Welcome to the real world
Many school socialization advocates argue that homeschooling precludes children from experiencing real life.
Instead of being locked behind school gates in what some would consider an artificial setting characterized by bells, forced silence and age-segregation, homeschoolers frequently extend their everyday classroom to fire departments, hospitals, museums, repair shops, city halls, national parks, churches and colleges, where real community interaction and contacts are made.
Dismantling the stereotype that home learners spend their days isolated from society at kitchen tables with workbooks in hand, NHERI reports that they actually participate in approximately five different social activities outside the home on a regular basis.
Furthermore, researcher Linda Montgomery found that 78 percent of high school home learners were employed with paying jobs, while a majority engaged in volunteering and community service.
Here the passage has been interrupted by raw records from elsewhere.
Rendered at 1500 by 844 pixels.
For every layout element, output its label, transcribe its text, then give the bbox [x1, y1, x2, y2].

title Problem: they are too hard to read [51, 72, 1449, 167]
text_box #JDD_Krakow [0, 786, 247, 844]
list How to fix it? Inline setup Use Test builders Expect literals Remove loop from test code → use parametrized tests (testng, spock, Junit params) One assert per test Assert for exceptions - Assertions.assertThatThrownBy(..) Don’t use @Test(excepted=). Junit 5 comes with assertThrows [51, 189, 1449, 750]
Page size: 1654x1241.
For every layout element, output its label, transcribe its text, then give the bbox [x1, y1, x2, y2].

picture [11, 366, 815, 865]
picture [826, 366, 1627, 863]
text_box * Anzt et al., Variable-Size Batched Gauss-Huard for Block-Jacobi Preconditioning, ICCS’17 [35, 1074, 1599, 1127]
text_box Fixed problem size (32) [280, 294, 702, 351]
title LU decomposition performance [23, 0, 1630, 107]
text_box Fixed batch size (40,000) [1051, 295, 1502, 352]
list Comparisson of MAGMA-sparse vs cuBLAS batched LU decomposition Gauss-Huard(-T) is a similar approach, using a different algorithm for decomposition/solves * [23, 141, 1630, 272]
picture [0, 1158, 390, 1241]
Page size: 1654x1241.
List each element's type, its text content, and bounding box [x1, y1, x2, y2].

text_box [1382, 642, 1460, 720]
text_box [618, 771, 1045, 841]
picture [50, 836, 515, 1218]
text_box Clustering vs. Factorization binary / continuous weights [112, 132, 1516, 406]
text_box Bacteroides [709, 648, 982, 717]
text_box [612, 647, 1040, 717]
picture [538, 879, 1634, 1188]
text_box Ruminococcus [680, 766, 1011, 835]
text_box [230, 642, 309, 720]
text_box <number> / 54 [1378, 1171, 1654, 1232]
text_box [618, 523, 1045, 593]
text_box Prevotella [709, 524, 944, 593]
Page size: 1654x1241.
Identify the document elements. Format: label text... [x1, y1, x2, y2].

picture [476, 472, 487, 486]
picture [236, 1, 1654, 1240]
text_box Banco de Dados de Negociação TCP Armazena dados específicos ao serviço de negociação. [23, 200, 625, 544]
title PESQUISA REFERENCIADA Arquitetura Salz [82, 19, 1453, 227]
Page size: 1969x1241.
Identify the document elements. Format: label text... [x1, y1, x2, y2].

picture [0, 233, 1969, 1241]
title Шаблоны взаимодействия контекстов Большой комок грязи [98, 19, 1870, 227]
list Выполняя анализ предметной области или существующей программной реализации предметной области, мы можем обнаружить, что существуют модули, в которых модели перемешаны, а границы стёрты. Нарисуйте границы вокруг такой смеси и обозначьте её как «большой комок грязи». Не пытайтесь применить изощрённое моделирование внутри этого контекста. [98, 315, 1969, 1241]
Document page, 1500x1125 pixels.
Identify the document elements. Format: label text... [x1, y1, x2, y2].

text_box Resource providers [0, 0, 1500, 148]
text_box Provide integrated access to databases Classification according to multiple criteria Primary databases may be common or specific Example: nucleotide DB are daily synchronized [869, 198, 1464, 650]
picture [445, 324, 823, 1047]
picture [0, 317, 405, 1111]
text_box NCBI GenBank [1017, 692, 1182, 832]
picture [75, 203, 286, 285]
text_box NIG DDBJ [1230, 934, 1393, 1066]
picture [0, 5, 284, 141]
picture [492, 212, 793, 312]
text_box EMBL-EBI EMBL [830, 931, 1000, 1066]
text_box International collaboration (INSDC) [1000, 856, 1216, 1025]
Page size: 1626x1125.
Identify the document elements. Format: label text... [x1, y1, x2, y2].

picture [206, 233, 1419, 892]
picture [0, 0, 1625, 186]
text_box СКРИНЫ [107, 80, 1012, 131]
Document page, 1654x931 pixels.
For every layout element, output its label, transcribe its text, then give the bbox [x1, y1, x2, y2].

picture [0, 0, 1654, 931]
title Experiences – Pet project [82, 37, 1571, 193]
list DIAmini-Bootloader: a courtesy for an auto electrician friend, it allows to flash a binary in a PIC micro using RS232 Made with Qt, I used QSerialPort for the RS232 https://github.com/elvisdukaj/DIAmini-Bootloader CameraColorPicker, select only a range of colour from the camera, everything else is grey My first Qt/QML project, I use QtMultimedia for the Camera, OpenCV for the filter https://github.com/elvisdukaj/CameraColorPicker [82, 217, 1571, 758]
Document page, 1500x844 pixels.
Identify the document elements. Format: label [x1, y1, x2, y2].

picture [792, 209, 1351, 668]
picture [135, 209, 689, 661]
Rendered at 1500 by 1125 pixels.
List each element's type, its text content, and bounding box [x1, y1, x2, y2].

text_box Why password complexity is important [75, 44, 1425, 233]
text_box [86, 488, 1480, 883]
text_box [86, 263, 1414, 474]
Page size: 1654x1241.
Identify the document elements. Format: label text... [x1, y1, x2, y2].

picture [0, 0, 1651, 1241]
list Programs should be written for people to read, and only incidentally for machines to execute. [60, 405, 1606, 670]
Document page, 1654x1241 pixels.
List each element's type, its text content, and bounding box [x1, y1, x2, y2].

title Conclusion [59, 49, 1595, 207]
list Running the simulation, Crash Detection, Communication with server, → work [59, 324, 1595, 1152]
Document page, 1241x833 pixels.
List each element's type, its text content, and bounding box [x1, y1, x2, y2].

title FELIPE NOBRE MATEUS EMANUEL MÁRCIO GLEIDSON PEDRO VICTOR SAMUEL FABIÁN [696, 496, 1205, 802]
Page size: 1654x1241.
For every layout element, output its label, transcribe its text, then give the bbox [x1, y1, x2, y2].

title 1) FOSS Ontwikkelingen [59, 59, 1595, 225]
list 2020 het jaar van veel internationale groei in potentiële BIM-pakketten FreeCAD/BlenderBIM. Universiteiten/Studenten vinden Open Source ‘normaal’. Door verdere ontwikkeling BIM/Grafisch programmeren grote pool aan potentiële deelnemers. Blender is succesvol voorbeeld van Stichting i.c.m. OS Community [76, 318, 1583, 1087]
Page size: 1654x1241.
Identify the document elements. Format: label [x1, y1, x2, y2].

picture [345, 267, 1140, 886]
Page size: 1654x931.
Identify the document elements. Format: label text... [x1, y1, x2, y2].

Research presented at the National Christian Home Educators Leadership Conference divulged that homeschool graduates far exceeded their public and private school counterparts in college by ranking the highest in 42 of 63 indicators of collegiate success. They were also ranked as being superior in four out of five achievement categories, including socialization, as they were assessed as being the most charismatic and influential.
Biblical or worldly socialization?
When most home educators and school administrators speak of successful socialization, are they referring to the same thing?
Education researcher Dr. Michael Mitchell found that being popular, aggressively competitive, materialistically driven and self-confident are traits promoted in conventional schools.
His study shows that these campus ideals are discouraged by Christian home educators in favor of building their children's character and dismantling selfish ambitions. Integrity, responsibility, respect for others, trust in God, biblical soundness and an amiable disposition topped the ideal social qualities they desired their youth to embody.
Many Christians who homeschool believe that the greatest socialization their children can have is to be trained to emulate Jesus, who is a servant of man. Home educators examined by Mitchell strive to dismantle any selfish ambitions and self-aggrandizement seen in their children, as opposed to cultivating them.
Getting ahead of one's peers is not consistent with Jesus' urging in Matthew 20:25b-28, which calls for Christians to seek a lowly and servile role to those around them. However, this does not mean that Christians are called to underachieve, as Colossians 3:23 exhorts readers to push for peak performance in every endeavor, but for the glory of God rather than for selfish ambition.